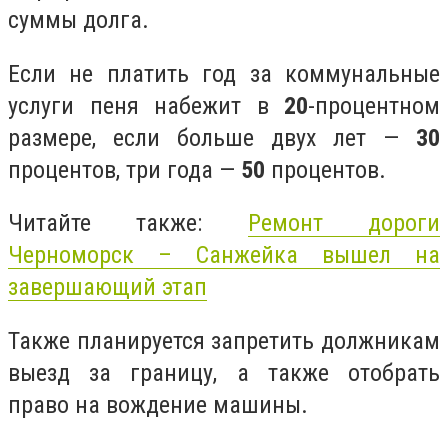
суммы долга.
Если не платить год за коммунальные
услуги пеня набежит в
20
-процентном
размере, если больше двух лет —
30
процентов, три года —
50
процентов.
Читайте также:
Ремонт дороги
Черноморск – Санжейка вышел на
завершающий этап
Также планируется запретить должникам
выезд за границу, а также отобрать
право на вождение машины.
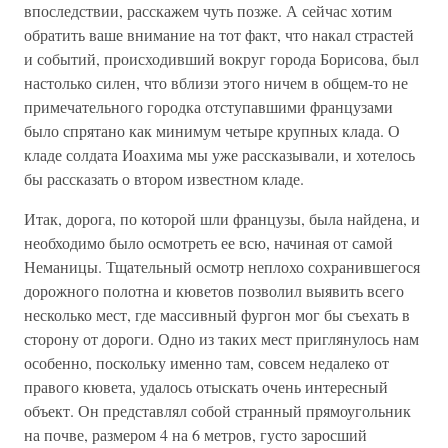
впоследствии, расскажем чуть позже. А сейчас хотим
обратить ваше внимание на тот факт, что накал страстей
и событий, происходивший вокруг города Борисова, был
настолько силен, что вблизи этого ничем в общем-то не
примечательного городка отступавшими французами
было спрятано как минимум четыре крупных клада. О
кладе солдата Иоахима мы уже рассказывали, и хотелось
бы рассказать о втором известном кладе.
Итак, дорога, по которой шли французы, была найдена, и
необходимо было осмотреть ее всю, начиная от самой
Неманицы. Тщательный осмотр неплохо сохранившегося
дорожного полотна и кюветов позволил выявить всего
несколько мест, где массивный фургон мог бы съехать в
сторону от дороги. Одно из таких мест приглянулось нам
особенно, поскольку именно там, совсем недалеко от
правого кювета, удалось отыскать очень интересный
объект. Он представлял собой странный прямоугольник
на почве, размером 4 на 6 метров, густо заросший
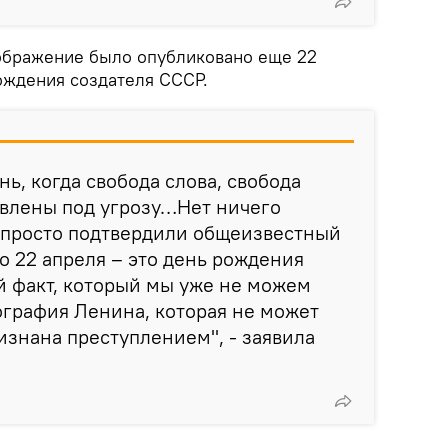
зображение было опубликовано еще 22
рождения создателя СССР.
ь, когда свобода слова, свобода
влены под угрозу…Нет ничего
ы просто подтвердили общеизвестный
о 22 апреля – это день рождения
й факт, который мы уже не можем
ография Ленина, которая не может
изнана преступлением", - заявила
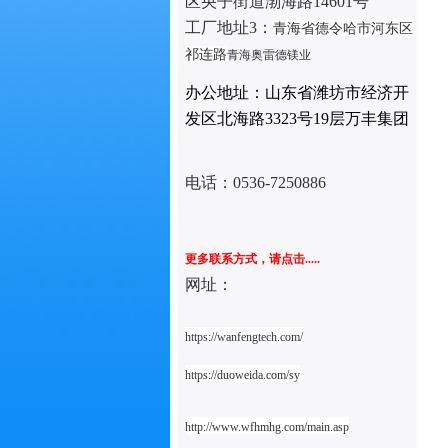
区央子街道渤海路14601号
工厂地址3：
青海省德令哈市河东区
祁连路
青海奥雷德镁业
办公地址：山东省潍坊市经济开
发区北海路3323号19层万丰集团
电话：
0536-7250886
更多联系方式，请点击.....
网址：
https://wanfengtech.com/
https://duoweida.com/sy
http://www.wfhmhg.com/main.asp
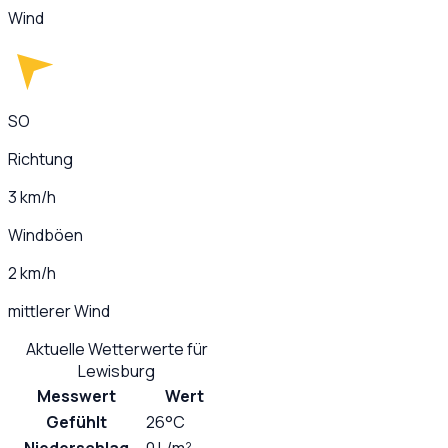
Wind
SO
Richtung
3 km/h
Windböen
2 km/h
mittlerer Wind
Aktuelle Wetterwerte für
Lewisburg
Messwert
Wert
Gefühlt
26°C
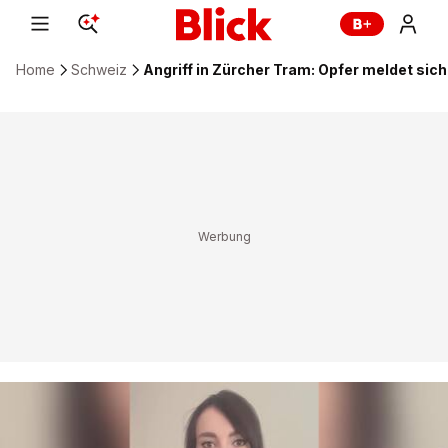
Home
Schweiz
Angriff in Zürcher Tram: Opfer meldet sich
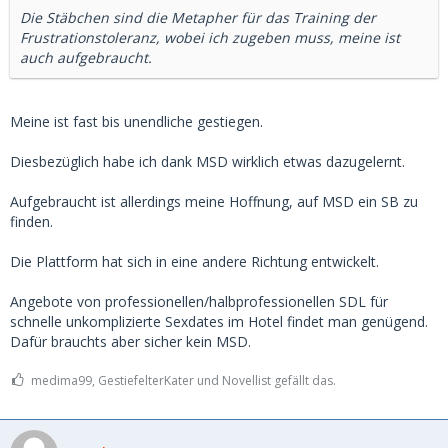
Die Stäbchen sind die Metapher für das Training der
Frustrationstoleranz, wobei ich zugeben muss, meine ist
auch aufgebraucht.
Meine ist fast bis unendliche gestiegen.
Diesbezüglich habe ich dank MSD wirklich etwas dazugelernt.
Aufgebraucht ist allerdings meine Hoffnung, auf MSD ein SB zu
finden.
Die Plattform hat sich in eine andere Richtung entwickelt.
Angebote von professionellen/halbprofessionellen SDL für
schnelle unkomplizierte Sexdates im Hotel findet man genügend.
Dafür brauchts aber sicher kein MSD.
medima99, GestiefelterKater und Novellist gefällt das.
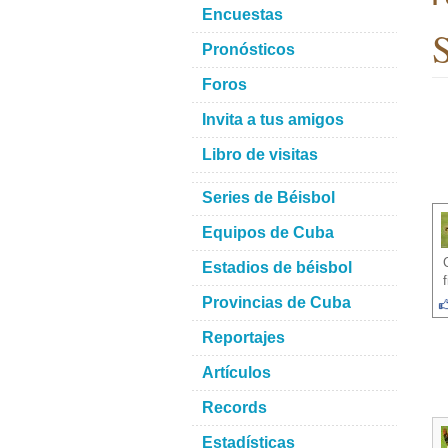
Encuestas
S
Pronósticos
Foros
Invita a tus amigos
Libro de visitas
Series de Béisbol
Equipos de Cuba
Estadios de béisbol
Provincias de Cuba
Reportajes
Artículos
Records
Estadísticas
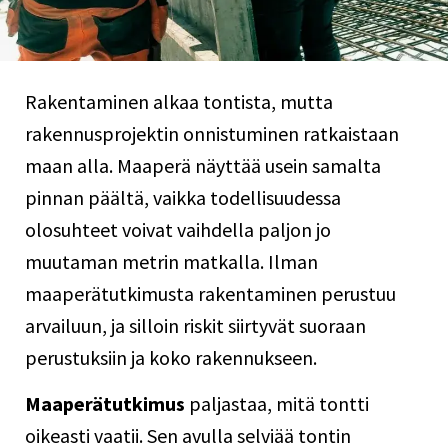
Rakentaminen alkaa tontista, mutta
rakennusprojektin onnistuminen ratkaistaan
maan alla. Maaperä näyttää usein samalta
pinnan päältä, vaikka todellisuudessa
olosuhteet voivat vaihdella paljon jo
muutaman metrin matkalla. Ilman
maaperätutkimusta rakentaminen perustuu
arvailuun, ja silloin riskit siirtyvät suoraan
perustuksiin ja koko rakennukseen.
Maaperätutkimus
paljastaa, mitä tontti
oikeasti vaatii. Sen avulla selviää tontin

----------------------------------------

» Work task: Among the entries, how many lines include the word "рождения"? Answer with a single number and nothing further.

» Response for this exercise: 2